Joel had a great article on using hungarian to tell if a variable was HTML encoded or not:
http://www.joelonsoftware.com/articles/Wrong.html
Anyway, I tend to dislike Hungarian when it's used to impart information I already know.
Of course when 99% of programmers agree on something, there is something wrong. The reason they agree here is because most of them have never used Hungarian notation correctly.
For a detailed argument, I refer you to a blog post I have made on the subject.
http://codingthriller.blogspot.com/2007/11/rediscovering-hungarian-notation.html
I started coding pretty much the about the time Hungarian notation was invented and the first time I was forced to use it on a project I hated it.
After a while I realised that when it was done properly it did actually help and these days I love it.
But like all things good, it has to be learnt and understood and to do it properly takes time.
The Hungarian notation was abused, particularly by Microsoft, leading to prefixes longer than the variable name, and showing it is quite rigid, particularly when you change the types (the infamous lparam/wparam, of different type/size in Win16, identical in Win32).
Thus, both due to this abuse, and its use by M$, it was put down as useless.
At my work, we code in Java, but the founder cames from MFC world, so use similar code style (aligned braces, I like this!, capitals to method names, I am used to that, prefix like m_ to class members (fields), s_ to static members, etc.).

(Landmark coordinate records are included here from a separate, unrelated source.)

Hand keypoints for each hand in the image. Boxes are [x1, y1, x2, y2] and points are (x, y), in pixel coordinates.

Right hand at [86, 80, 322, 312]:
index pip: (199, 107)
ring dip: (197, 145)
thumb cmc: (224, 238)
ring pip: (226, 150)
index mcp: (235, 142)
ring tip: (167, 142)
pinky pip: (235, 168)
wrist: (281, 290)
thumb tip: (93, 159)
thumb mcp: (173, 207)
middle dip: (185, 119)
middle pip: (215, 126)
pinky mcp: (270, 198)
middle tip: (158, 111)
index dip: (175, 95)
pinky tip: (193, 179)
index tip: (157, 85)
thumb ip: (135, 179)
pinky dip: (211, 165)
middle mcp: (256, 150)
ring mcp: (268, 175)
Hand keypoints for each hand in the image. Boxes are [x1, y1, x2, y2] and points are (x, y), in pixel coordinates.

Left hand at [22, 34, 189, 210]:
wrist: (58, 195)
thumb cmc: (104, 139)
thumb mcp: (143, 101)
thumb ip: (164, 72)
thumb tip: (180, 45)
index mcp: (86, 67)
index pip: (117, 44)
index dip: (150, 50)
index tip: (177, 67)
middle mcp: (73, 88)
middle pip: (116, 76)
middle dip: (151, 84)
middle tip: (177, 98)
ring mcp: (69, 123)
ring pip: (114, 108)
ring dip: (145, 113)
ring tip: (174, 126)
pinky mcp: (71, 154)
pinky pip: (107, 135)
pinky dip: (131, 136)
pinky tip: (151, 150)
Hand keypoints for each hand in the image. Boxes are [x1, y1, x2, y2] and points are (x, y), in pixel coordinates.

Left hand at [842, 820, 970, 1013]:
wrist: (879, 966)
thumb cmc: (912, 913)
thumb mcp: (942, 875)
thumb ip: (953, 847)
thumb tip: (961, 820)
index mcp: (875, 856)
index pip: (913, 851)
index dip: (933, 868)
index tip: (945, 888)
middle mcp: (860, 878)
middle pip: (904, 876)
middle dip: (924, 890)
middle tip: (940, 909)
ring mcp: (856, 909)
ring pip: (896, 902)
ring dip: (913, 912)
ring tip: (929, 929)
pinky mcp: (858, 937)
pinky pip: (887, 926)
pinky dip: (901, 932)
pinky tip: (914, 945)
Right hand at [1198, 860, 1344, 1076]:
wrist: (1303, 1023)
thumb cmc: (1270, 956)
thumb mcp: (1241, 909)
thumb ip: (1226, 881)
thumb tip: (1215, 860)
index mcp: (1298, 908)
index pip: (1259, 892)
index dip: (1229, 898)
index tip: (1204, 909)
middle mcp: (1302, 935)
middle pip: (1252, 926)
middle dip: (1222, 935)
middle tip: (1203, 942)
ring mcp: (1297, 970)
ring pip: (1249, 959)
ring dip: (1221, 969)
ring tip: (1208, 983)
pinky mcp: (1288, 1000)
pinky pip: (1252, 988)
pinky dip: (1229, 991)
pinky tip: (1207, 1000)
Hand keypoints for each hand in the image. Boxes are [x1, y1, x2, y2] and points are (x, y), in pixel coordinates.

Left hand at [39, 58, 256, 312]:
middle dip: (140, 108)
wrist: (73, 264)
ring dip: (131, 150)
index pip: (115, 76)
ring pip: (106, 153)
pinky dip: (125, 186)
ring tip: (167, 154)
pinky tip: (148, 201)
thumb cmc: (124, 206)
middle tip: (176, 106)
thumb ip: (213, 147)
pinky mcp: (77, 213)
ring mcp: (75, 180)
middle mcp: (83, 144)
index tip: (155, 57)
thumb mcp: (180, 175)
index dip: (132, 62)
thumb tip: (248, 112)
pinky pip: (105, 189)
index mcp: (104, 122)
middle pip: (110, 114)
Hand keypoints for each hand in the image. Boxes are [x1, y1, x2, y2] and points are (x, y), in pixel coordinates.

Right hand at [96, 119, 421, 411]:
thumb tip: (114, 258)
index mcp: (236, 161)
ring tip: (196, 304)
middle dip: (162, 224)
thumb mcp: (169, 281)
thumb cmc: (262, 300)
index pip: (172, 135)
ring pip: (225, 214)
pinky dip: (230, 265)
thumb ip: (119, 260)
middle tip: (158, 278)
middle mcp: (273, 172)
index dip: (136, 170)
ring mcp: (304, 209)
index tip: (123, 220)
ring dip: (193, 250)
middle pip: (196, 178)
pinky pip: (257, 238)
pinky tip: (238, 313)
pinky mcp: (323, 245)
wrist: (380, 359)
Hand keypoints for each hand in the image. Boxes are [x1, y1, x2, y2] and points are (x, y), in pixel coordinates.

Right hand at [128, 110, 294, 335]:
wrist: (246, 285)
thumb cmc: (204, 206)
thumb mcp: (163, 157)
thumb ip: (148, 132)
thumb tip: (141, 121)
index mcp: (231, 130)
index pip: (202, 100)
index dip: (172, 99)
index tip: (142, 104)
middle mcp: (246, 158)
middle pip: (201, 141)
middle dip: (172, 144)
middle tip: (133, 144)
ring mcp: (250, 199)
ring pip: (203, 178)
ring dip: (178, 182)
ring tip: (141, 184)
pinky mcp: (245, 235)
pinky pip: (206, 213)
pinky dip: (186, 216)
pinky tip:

And they said all variables should have a prefix showing its type (eg. a BufferedReader is named brData). Which shown as being a bad idea, as the types can change but the names doesn't follow, or coders are not consistent in the use of these prefixes (I even see aBuffer, theProxy, etc.!).
Personally, I chose for a few prefixes that I find useful, the most important being b to prefix boolean variables, as they are the only ones where I allow syntax like if (bVar) (no use of autocast of some values to true or false).
When I coded in C, I used a prefix for variables allocated with malloc, as a reminder it should be freed later. Etc.
So, basically, I don't reject this notation as a whole, but took what seems fitting for my needs.
And of course, when contributing to some project (work, open source), I just use the conventions in place!